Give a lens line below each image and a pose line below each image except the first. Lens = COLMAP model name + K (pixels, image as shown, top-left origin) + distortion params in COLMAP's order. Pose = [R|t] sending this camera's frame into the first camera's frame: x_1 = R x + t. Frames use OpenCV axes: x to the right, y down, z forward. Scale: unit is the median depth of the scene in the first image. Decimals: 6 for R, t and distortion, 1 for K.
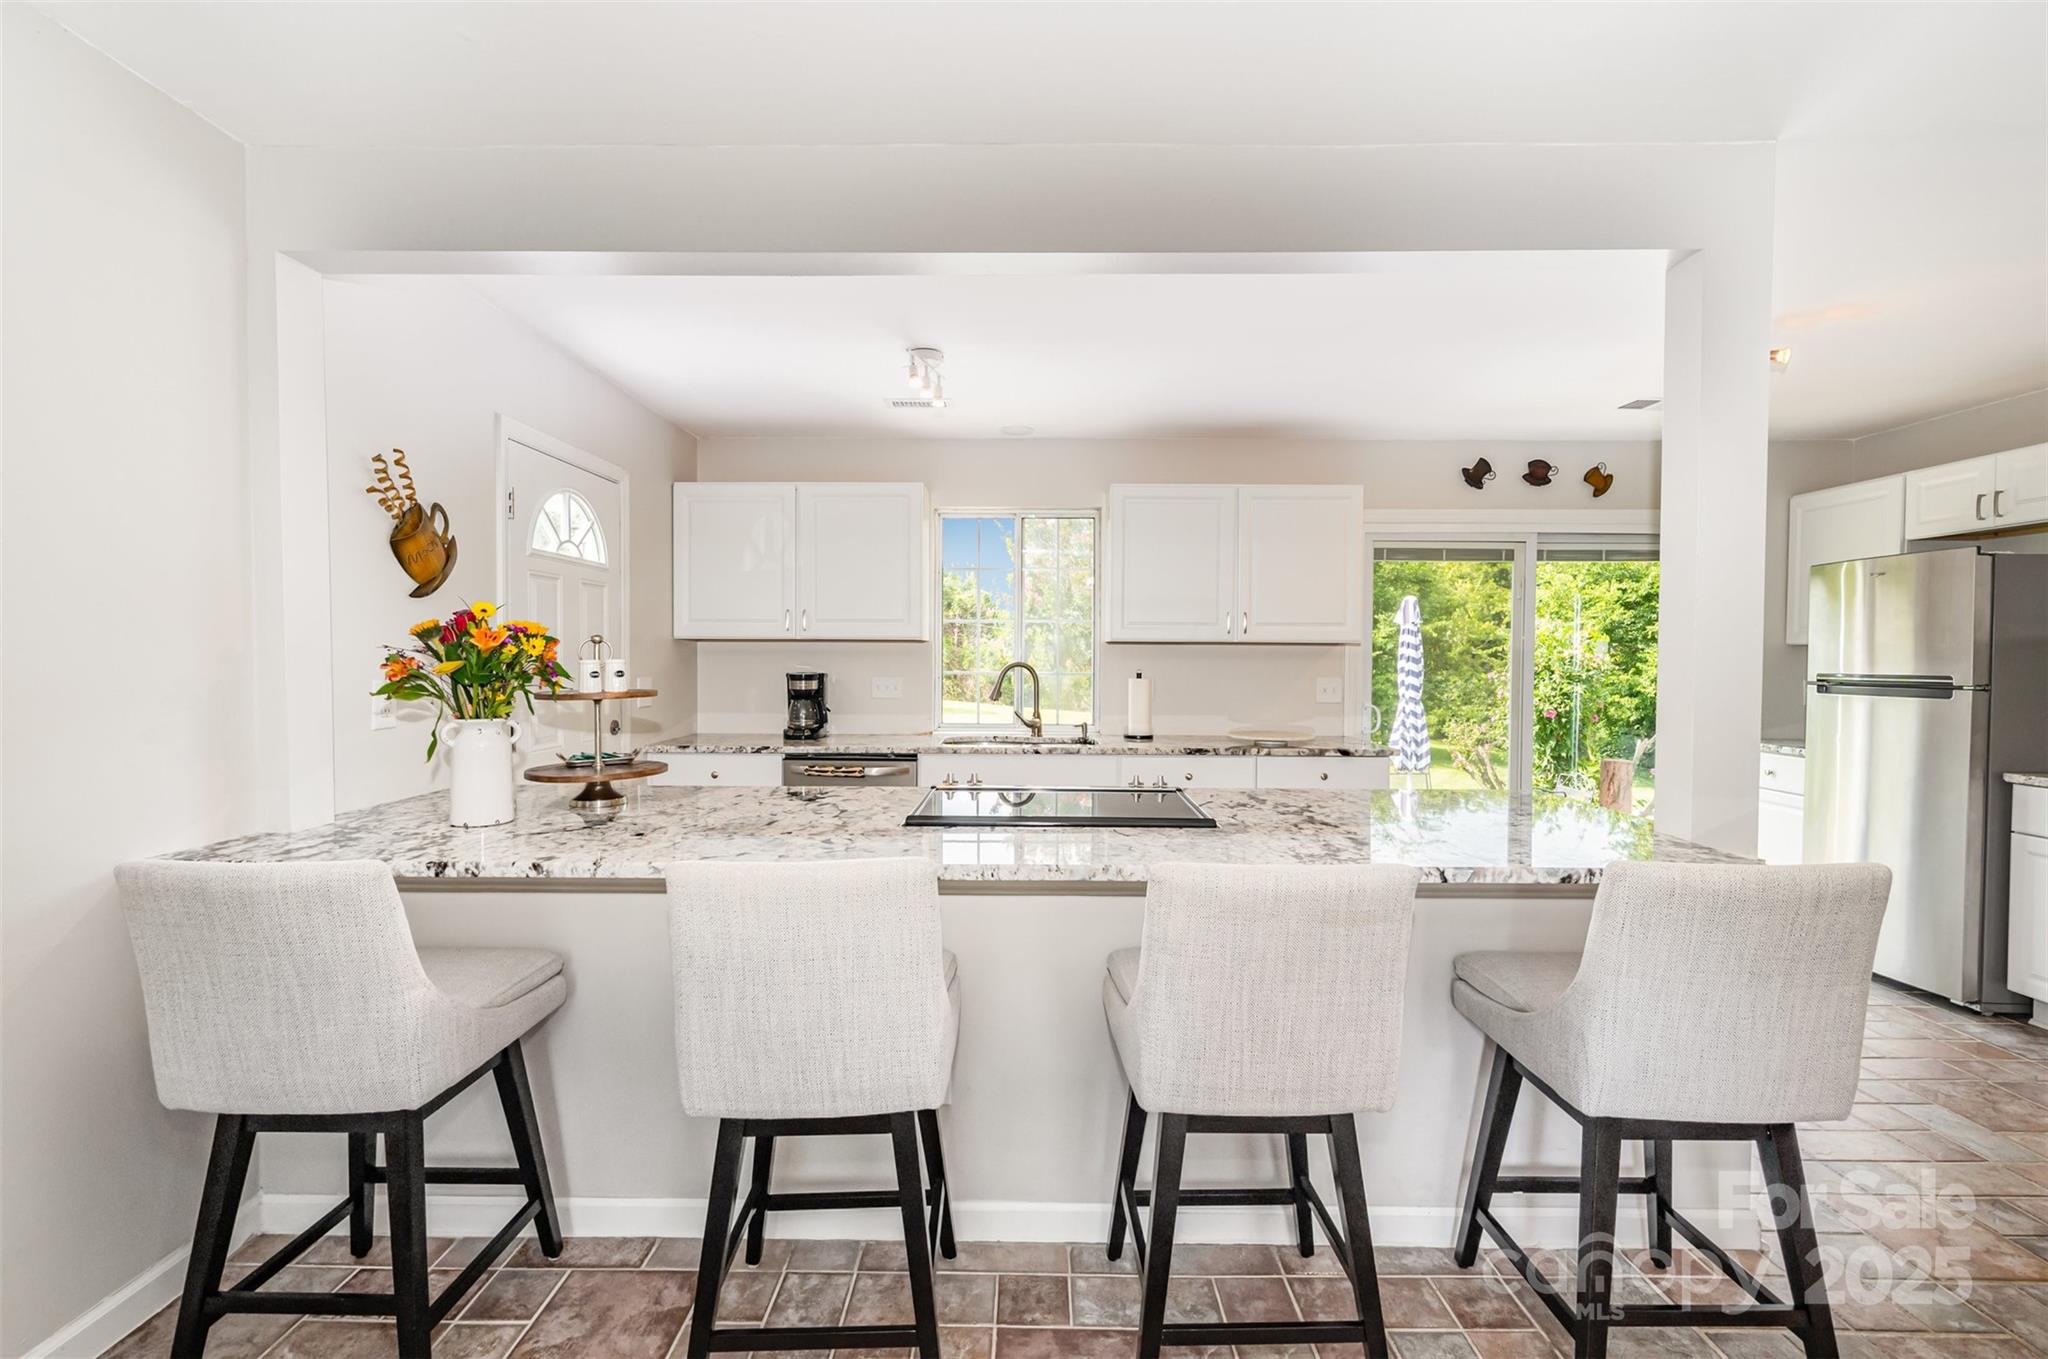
lens RADIAL K [[902.1, 0, 1023.7], [0, 902.1, 677.2], [0, 0, 1]] dist [0.002016, -0.000122]
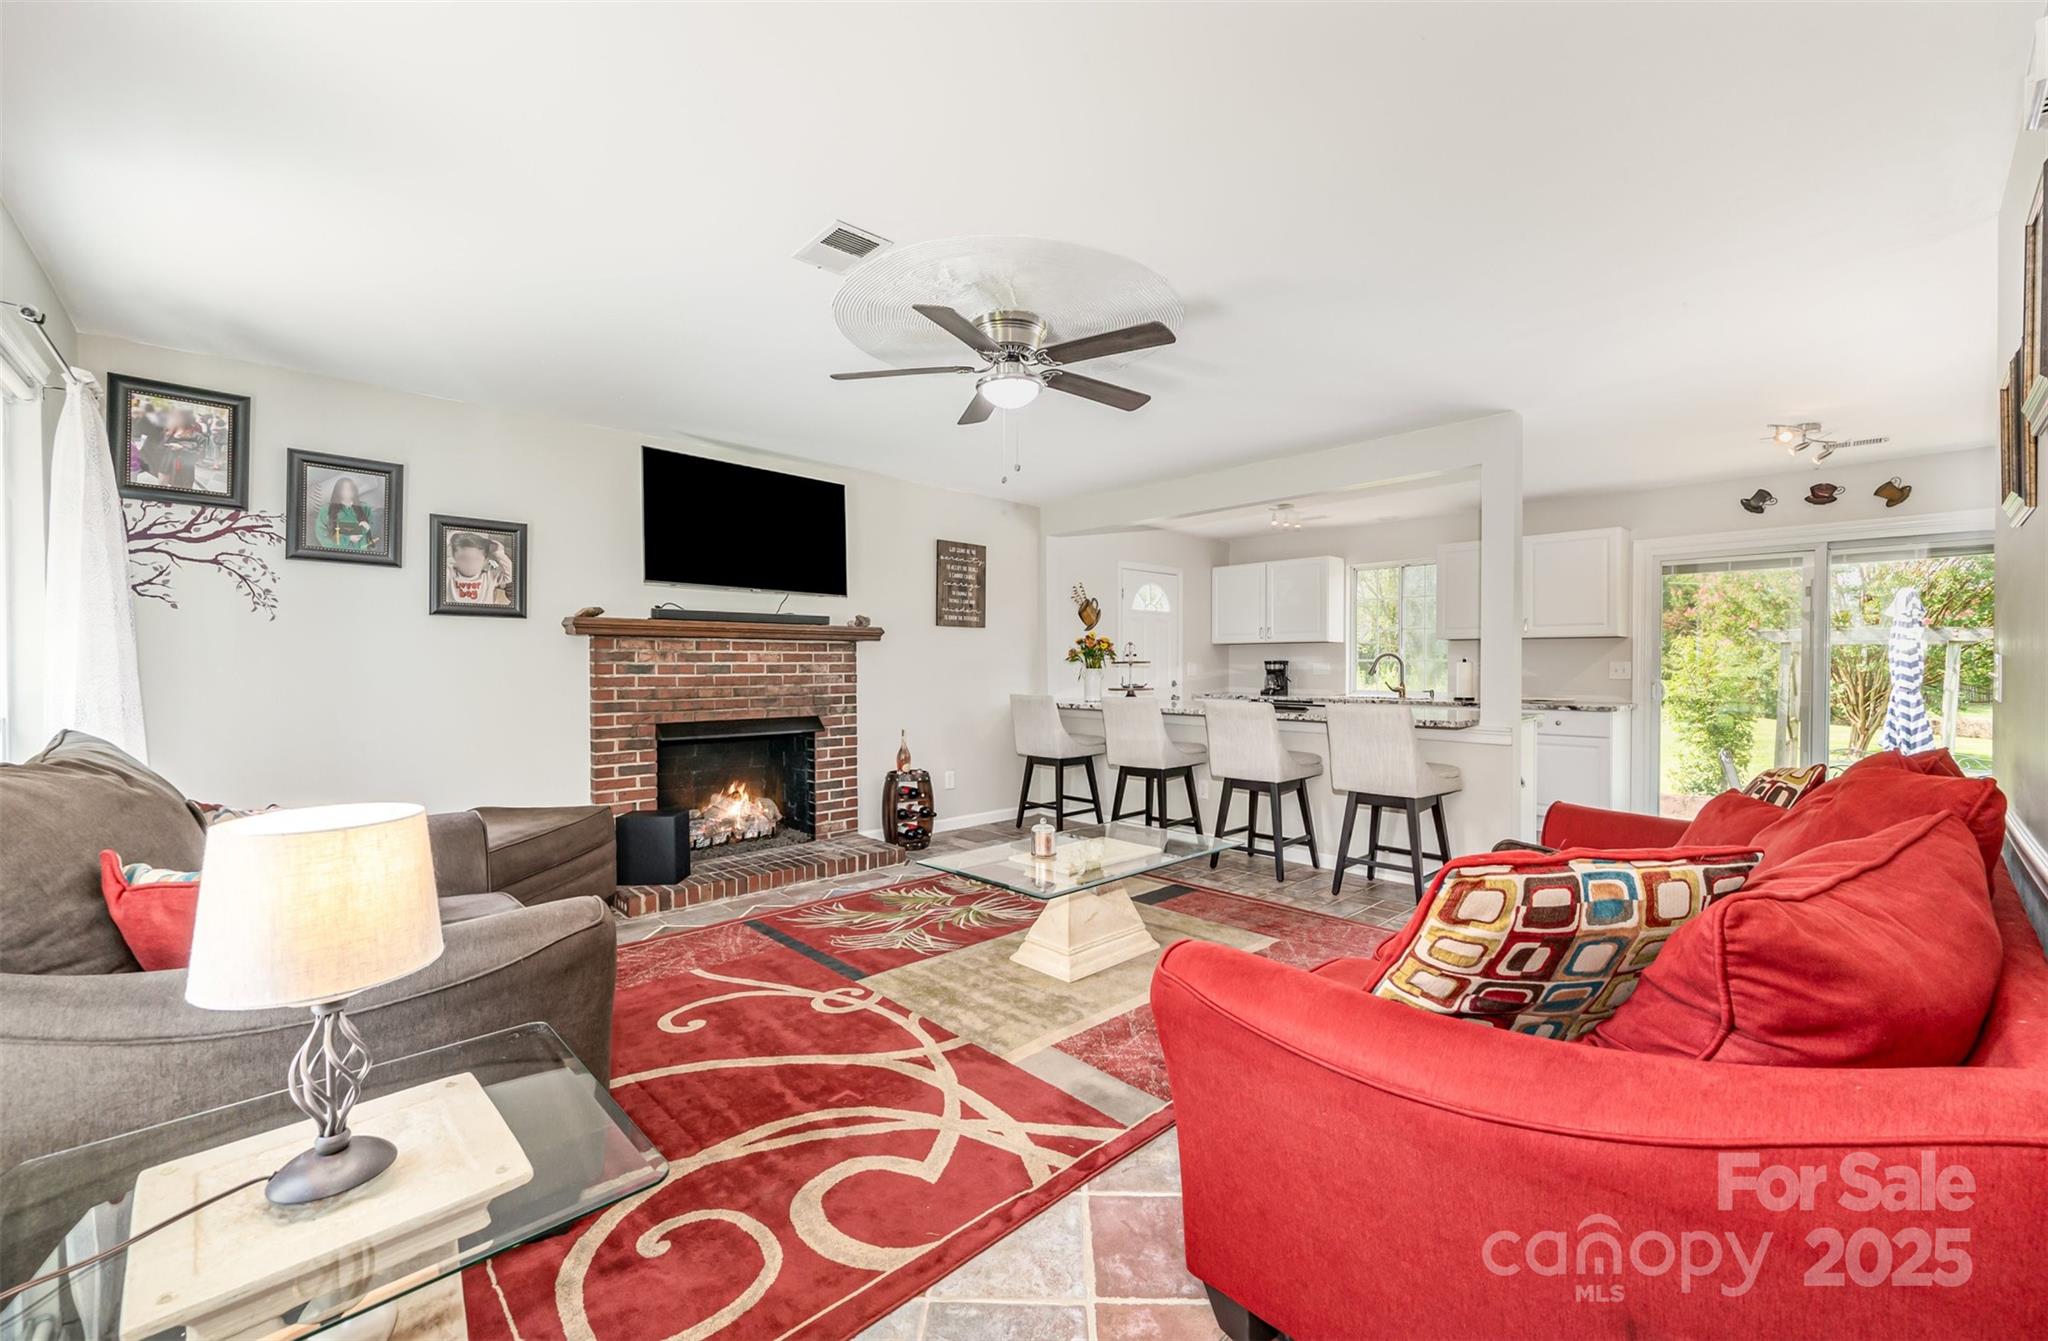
lens RADIAL K [[815.0, 0, 1031.6], [0, 815.0, 667.6], [0, 0, 1]] dist [-0.003113, 0.000015]
pose [[0.692854, -0.001456, -0.721077, 0.652788], [-0.013123, 0.999807, -0.014628, 0.043142], [0.720959, 0.019598, 0.692701, -0.567973]]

PROBLEM DESCRIPTION >>
Reproduce each line of the material above that contains the word "pose".

YOUR RESPONSE >>
Give a lens line below each image and a pose line below each image except the first. Lens = COLMAP model name + K (pixels, image as shown, top-left origin) + distortion params in COLMAP's order. Pose = [R|t] sending this camera's frame into the first camera's frame: x_1 = R x + t. Frames use OpenCV axes: x to the right, y down, z forward. Scale: unit is the median depth of the scene in the first image. Decimals: 6 for R, t and distortion, 1 for K.
pose [[0.692854, -0.001456, -0.721077, 0.652788], [-0.013123, 0.999807, -0.014628, 0.043142], [0.720959, 0.019598, 0.692701, -0.567973]]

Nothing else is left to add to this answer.